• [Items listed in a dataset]
● ● ● ●

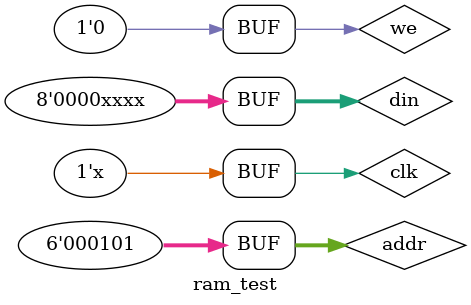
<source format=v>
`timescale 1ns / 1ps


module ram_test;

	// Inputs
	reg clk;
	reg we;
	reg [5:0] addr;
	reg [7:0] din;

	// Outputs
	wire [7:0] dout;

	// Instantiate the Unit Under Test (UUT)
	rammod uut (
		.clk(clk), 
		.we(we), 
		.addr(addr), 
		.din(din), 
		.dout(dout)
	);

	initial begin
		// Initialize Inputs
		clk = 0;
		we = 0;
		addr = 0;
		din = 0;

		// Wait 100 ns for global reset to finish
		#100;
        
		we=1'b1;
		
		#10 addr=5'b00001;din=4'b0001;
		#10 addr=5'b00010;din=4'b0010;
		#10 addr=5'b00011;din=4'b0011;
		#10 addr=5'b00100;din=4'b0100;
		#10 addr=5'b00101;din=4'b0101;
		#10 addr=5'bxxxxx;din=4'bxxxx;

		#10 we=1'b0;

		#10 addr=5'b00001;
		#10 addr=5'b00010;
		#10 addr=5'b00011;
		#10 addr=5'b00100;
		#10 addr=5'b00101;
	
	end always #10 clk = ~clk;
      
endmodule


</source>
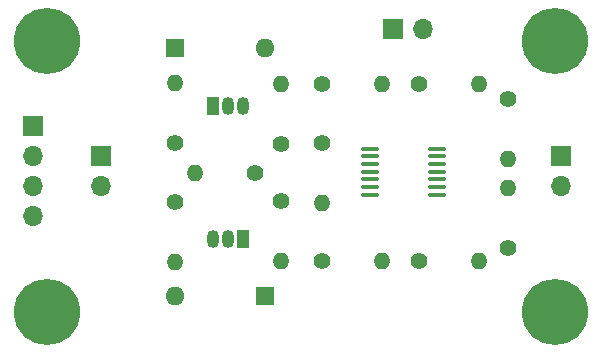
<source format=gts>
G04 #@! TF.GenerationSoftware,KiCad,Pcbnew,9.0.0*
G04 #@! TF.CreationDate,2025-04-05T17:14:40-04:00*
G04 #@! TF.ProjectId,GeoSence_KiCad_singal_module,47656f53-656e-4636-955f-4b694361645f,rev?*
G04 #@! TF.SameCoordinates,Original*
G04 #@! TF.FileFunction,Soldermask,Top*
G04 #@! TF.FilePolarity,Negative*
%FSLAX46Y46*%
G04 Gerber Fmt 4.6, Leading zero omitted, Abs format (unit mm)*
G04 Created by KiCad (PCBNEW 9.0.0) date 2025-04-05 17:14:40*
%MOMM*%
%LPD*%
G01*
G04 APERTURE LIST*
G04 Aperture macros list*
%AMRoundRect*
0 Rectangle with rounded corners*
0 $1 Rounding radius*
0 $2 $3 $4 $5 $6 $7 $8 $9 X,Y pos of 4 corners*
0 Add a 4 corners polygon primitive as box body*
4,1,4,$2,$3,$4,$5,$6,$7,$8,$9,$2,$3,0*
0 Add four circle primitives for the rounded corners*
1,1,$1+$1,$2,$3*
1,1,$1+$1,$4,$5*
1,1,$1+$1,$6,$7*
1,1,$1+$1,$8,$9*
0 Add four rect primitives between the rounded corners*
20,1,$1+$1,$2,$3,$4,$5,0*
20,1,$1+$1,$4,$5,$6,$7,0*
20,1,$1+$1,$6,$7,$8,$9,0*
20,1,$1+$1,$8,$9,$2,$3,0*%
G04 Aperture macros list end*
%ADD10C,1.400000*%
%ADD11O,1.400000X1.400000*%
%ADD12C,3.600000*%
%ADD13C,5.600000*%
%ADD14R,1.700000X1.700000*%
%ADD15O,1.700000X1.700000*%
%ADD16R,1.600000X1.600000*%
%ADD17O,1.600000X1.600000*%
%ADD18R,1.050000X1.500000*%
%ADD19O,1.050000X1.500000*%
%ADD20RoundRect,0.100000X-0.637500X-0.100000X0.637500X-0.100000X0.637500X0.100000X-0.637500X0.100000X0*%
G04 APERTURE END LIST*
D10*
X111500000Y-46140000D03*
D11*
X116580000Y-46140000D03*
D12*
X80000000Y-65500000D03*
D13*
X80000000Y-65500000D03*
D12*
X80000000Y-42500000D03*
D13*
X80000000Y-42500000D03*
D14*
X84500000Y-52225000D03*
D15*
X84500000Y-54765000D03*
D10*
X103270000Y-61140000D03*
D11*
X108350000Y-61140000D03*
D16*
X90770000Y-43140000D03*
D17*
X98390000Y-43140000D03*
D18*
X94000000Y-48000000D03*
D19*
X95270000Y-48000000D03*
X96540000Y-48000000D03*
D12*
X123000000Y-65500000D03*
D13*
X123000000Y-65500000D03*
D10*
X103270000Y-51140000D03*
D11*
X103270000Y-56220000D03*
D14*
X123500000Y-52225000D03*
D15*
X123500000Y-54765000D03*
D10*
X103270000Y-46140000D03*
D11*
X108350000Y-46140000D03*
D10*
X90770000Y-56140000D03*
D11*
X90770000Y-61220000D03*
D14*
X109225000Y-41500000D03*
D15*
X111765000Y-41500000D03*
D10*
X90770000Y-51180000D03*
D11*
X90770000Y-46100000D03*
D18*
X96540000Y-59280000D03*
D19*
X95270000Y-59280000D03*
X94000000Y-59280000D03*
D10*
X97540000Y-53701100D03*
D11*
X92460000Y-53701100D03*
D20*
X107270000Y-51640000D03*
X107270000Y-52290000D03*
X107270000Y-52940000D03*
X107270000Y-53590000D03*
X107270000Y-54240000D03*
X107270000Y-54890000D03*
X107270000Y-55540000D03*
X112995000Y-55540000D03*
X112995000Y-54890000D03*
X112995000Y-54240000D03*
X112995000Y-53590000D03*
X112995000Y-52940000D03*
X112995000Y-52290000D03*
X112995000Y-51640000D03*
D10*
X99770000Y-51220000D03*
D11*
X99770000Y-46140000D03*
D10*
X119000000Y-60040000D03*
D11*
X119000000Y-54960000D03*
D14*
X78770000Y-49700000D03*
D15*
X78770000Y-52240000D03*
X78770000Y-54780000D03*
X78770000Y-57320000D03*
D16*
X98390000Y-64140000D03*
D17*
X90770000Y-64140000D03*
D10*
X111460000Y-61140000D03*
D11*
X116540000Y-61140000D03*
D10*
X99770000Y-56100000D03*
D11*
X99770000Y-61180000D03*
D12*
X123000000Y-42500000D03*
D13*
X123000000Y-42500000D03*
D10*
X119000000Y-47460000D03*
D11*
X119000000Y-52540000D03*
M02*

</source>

● ● ● ●

Your answer should be one number: how many lines in the records above include "format".

• [Result of this task] 3